Pope Francis orders ex-aide of Pope Benedict to leave Vatican

CC™ Global News

By Deji Folayan

Pope Francis has ordered Archbishop Georg Gänswein, the private secretary of the late Pope Benedict, to return to his native Germany by the end of the month without any new assignment.

The Vatican disclosed this in a statement on Thursday, thus putting an end to speculation about what role Gänswein, a powerful figure in the Vatican for more than a decade before Francis sidelined him after a personal falling out, would have in the Church.

Former Pope Benedict died on Dec. 31, nearly a decade after he resigned in 2013, the first pontiff to do so in 600 years.

Gänswein, a long-time aide of the late Pope Benedict, is 66 and it is exceptionally unusual for someone of that relatively young age and rank not to have an assignment, giving the pope’s decision a sense of banishment.

The two-line statement said Francis “had disposed” that the 66-year-old Gaenswein returns to his diocese of Freiburg “for the time being”.
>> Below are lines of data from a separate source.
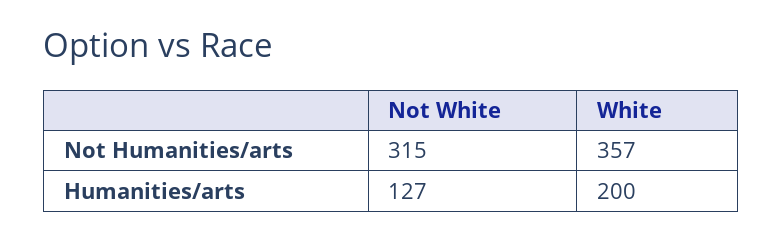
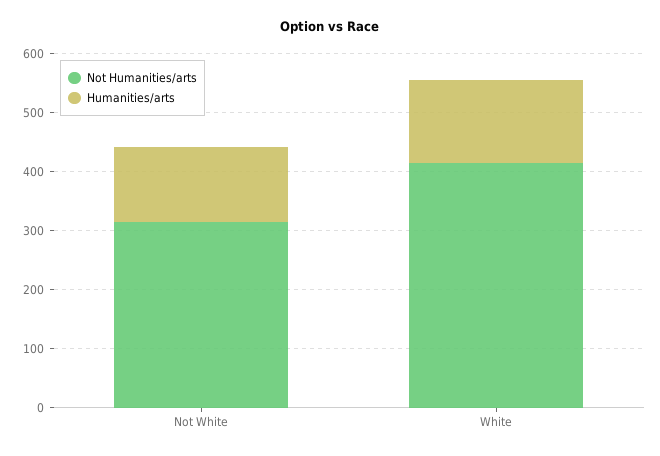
  {
    "Not Humanities/arts": {
      "Not White": 315,
-     "White": 357
+     "White": 420
    },
    "Humanities/arts": {
      "Not White": 127,
-     "White": 200
+     "White": 140
    }
  }

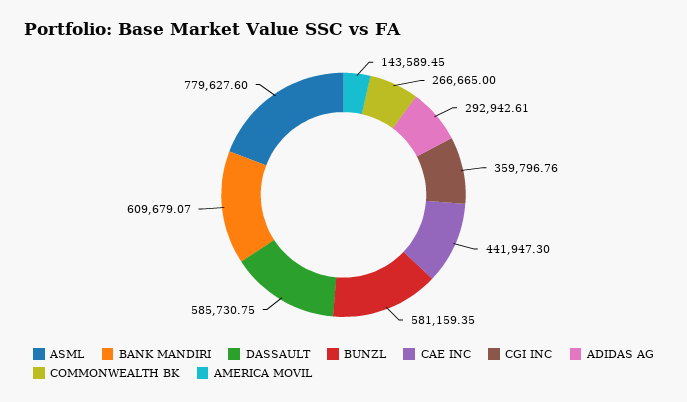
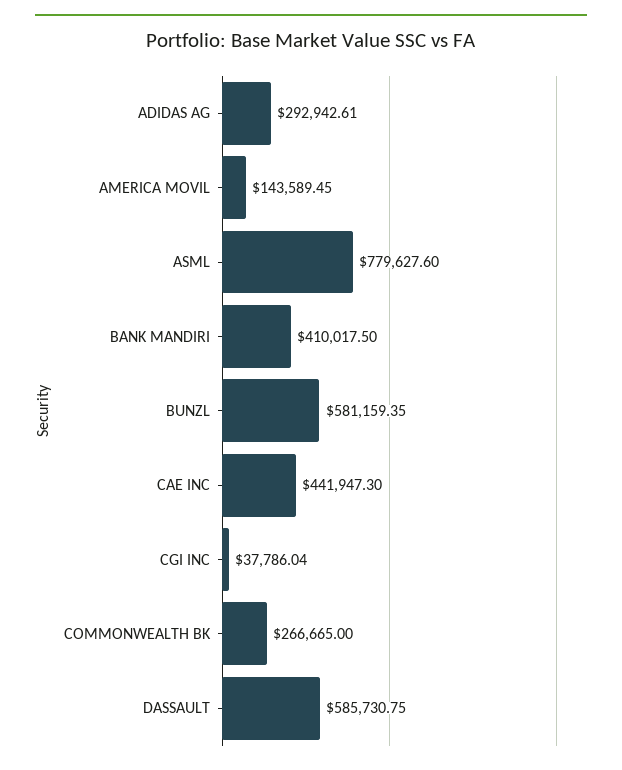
  {
    "ASML": 779627.6,
-   "BANK MANDIRI": 609679.07,
+   "BANK MANDIRI": 410017.5,
    "DASSAULT": 585730.75,
    "BUNZL": 581159.35,
    "CAE INC": 441947.3,
-   "CGI INC": 359796.76,
+   "CGI INC": 37786.04,
    "ADIDAS AG": 292942.61,
    "COMMONWEALTH BK": 266665,
    "AMERICA MOVIL": 143589.45
  }

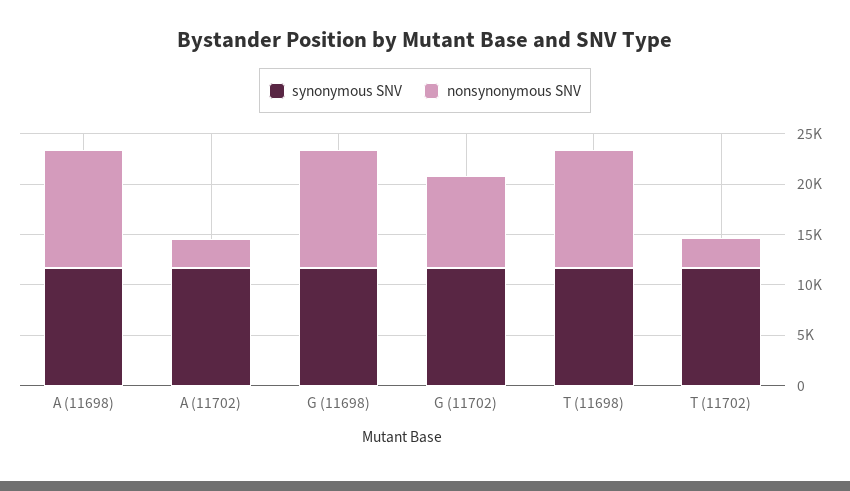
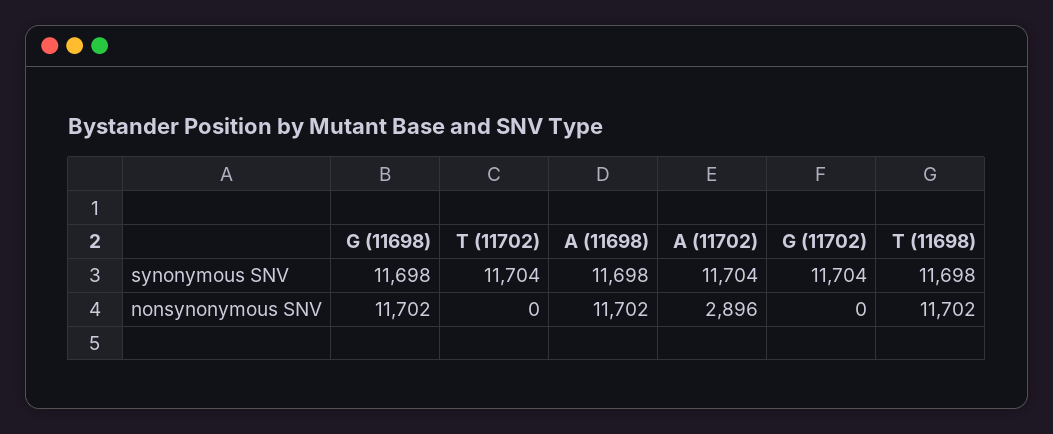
  {
    "synonymous SNV": {
      "A (11698)": 11698,
      "A (11702)": 11704,
      "G (11698)": 11698,
      "G (11702)": 11704,
      "T (11698)": 11698,
      "T (11702)": 11704
    },
    "nonsynonymous SNV": {
      "A (11698)": 11702,
      "A (11702)": 2896,
      "G (11698)": 11702,
-     "G (11702)": 9000,
+     "G (11702)": 0,
      "T (11698)": 11702,
-     "T (11702)": 3000
+     "T (11702)": 0
    }
  }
Nearly all papal secretaries in the past have either been assigned to lead dioceses or made cardinals or given some other high-profile post.

Gänswein is nine years short of the normal retirement age of 75 for bishops.

He has met Francis several times in the past months about his future and there has been speculation in Catholic media that he was hoping to land a diplomatic assignment as nuncio, or ambassador, to a country.

Gänswein did not immediately respond to a request for comment on Thursday.

He has refused requests from Reuters to comment on his situation in the past few weeks.

He was Benedict’s personal secretary from 2003, when Benedict was still Cardinal Joseph Ratzinger, and remained at his side for nearly 20 years, nearly 10 of them after Benedict resigned.